Dick McCombie from Cold Spring Harbor Laboratory describes de novo sequencing of several organisms, including yeast, Arabidopsis, and rice. With SMRT Sequencing, structural differences are preserved and full chromosomes can assemble into single contigs. Longest read observed: 54 kb.
Shane Brubaker from renewable oil manufacturer Solazyme reports using the PacBio system to sequence the genome of a GC-rich strain of algae that couldn’t be fully assembled with short-read sequence data. He notes that CCS reads exceed Sanger quality at significantly lower cost.
PacBio CSO Jonas Korlach describes the Iso-Seq method for full-length transcript isoform characterization using SMRT Sequencing. He presents published research using the method for full isoform characterization, including papers from Stanford scientists who analyzed full transcriptomes with SMRT Sequencing. With the Iso-Seq method, researchers found novel isoforms and novel genes even in well-studied cell lines.

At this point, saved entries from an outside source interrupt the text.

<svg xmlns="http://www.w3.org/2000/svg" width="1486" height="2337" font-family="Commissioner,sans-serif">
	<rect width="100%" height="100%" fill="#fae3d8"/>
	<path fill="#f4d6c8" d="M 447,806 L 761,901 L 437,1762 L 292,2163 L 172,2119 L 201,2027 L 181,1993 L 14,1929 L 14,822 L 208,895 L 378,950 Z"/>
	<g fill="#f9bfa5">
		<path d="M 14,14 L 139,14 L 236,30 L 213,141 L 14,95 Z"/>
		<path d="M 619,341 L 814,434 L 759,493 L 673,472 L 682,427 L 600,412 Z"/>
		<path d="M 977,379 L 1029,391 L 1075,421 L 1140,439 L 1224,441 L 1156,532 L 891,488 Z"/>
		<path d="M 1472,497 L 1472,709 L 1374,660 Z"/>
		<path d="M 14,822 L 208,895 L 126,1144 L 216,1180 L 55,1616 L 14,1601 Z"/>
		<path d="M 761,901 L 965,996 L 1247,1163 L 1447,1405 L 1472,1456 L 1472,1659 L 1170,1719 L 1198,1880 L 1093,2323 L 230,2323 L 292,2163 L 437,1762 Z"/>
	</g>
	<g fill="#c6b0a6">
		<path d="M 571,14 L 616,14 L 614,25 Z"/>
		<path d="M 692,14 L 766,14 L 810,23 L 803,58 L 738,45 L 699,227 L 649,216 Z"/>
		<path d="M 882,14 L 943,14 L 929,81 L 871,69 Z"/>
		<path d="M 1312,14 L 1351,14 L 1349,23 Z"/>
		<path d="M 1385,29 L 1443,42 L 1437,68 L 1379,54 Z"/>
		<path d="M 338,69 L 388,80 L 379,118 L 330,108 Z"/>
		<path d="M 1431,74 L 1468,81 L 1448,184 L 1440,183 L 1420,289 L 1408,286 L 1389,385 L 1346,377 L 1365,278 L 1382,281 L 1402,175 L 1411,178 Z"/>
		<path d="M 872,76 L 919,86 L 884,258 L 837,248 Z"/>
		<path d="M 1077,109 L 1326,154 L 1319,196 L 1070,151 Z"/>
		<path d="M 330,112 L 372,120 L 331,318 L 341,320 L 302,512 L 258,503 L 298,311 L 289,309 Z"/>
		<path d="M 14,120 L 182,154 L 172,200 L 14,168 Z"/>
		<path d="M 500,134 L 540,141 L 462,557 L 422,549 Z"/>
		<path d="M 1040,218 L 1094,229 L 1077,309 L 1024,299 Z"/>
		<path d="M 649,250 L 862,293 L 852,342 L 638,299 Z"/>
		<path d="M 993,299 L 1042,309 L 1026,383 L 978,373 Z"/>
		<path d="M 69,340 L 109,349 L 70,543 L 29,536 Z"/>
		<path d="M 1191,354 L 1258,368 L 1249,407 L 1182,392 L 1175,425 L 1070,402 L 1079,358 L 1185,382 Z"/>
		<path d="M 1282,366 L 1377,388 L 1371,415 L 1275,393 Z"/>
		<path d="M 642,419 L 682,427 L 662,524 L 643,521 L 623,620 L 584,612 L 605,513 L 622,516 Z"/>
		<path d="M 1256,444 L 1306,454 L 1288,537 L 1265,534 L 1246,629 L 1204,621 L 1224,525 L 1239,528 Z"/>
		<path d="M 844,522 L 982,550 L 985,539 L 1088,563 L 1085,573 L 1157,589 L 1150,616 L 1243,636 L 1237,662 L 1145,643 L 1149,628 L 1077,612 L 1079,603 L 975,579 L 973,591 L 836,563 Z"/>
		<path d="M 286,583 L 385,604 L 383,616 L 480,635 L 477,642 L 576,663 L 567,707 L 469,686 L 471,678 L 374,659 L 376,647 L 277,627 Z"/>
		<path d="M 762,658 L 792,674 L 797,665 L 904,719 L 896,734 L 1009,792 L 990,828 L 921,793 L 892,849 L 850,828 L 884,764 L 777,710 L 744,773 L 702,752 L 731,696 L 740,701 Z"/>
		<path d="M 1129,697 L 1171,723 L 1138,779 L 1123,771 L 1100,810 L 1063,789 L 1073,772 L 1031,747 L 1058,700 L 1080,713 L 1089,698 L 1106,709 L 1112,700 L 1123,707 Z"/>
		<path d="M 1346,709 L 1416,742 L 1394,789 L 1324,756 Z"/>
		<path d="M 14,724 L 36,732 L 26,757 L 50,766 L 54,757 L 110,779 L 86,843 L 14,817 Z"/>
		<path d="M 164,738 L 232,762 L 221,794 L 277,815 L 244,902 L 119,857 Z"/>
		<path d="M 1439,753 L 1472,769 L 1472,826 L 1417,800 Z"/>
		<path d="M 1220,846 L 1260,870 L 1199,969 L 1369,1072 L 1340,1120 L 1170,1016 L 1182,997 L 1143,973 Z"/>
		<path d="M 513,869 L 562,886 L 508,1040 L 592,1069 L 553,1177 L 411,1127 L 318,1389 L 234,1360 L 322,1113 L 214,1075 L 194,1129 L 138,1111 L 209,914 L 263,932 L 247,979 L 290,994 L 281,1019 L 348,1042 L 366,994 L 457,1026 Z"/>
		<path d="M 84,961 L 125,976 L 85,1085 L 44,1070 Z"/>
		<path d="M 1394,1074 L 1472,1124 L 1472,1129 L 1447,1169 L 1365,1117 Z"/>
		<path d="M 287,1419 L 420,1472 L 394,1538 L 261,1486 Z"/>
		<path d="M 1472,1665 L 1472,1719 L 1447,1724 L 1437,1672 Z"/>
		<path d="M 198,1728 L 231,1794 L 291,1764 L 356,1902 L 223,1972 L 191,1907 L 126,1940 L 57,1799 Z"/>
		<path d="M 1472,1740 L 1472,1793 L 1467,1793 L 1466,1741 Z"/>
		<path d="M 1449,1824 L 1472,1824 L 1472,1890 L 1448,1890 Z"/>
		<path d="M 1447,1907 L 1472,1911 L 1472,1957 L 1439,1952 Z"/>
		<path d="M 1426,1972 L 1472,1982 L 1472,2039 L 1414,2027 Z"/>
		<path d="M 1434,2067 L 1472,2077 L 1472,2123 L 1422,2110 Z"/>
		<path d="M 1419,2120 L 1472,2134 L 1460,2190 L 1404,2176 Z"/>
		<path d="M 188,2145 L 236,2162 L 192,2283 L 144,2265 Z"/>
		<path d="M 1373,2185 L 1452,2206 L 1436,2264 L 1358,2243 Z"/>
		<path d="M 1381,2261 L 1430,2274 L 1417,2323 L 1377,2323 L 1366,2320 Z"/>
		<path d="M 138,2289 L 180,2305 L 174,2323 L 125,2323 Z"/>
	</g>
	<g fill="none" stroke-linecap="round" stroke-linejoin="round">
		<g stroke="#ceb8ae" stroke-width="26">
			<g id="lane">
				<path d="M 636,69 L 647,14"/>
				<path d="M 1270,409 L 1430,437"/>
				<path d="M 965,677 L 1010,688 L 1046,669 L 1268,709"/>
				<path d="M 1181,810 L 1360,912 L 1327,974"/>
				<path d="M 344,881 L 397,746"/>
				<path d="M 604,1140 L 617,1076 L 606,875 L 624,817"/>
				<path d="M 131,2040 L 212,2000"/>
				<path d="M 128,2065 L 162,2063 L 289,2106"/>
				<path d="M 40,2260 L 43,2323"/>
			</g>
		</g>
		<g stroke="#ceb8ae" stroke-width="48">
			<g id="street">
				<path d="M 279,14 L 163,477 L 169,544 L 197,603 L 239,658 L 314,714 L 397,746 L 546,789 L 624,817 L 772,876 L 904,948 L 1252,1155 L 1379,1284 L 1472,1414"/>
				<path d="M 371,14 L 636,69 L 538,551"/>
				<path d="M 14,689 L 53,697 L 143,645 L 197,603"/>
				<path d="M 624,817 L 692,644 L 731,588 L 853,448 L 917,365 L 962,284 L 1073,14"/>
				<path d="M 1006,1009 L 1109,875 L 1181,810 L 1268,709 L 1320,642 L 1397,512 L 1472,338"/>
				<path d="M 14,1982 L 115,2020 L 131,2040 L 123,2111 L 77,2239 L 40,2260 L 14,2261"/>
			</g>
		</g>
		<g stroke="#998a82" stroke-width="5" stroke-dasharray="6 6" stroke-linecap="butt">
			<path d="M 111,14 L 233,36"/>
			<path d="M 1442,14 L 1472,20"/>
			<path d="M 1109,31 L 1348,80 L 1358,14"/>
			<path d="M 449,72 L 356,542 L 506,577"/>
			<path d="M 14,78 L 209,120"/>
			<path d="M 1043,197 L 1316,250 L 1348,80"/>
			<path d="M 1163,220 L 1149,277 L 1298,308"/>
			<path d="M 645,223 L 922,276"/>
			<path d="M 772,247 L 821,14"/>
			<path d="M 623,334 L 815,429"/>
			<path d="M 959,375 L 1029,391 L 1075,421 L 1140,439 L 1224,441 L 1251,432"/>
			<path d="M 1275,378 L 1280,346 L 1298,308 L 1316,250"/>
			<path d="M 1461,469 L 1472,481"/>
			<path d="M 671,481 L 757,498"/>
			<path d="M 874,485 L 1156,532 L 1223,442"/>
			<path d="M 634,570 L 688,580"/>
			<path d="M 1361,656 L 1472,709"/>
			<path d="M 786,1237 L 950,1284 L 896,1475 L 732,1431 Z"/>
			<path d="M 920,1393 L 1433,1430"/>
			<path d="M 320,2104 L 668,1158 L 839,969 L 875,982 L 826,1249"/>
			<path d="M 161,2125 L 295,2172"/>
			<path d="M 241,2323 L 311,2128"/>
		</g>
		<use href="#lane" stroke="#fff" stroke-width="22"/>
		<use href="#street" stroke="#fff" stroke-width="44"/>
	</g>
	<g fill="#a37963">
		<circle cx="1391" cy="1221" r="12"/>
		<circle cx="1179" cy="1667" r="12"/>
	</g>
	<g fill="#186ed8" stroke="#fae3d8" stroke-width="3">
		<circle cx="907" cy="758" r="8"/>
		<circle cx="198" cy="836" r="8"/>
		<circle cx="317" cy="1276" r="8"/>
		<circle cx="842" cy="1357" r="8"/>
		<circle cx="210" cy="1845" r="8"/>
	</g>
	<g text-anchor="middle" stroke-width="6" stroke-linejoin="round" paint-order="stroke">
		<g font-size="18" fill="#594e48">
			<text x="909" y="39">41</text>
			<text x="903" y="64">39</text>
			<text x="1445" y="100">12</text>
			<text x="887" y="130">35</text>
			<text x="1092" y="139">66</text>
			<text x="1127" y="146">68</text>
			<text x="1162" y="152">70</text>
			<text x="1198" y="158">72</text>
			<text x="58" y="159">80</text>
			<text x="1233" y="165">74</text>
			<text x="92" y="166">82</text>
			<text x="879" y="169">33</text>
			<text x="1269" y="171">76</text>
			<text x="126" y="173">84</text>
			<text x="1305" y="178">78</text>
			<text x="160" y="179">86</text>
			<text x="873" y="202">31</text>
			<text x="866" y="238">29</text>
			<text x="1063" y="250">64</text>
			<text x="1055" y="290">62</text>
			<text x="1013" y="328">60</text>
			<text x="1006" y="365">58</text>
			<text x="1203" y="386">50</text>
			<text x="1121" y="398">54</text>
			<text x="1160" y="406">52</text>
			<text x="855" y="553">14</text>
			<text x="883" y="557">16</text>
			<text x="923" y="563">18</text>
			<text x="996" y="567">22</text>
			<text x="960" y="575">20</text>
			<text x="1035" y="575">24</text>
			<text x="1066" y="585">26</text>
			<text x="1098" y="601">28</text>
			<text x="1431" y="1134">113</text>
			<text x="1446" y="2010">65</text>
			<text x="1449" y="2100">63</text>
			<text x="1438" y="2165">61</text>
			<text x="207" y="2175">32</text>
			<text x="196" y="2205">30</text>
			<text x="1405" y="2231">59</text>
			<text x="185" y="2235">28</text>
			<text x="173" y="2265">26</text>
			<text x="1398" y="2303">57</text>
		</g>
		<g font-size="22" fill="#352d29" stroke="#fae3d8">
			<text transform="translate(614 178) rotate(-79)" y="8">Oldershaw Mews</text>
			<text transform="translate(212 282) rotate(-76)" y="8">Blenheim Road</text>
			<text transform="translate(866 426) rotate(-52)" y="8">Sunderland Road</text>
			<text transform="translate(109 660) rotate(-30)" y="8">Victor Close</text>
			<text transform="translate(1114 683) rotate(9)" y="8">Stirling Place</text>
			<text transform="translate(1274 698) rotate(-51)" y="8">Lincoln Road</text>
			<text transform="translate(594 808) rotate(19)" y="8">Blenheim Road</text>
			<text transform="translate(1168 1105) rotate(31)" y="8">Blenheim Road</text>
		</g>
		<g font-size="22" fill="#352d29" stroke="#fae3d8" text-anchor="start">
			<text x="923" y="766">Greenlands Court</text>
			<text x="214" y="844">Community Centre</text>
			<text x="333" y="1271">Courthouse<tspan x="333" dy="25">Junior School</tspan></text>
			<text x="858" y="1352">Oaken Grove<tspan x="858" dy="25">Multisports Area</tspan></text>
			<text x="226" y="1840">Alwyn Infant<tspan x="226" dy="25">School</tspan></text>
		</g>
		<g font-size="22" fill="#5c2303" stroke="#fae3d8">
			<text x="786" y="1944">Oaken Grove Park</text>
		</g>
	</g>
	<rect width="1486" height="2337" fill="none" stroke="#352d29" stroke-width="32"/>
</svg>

This seminar features great hands-on information and best practices for analyzing SMRT Sequencing data for eukaryotic genome assembly. Michael Schatz provides an overview of the assembly tools, provides recommendations for when to use each one, and discusses the challenges of short-read assemblies. James Gurtowski gives an in-depth overview of hybrid assemblies methods, where short read data are used used to correct errors in longer reads. Finally, Sergey Koren presents on chromosome-scale assembly, including the MinHash Alignment Process (MHAP) he developed to dramatically reduce the computational processing power required for genome assemblies.
Swati Ranade from PacBio presents recent efforts to look at challenging regions of the human genome using SMRT Sequencing. She highlights a study just published that fully sequences a particular mucin gene for the first time, as well as work on KIR haplotypes in humans and other primates.
Jason Chin, senior director of bioinformatics at PacBio, talks about using long-read sequence data and string graph assembly for assembling diploid genomes. A major challenge for diploid genome assembly is in distinguishing homologous regions from repeats, so he discusses how long reads are essential for resolving repeat regions. In the presentation, Chin displays data from two inbred Arabidopsis strains used to create a synthetic diploid assembly.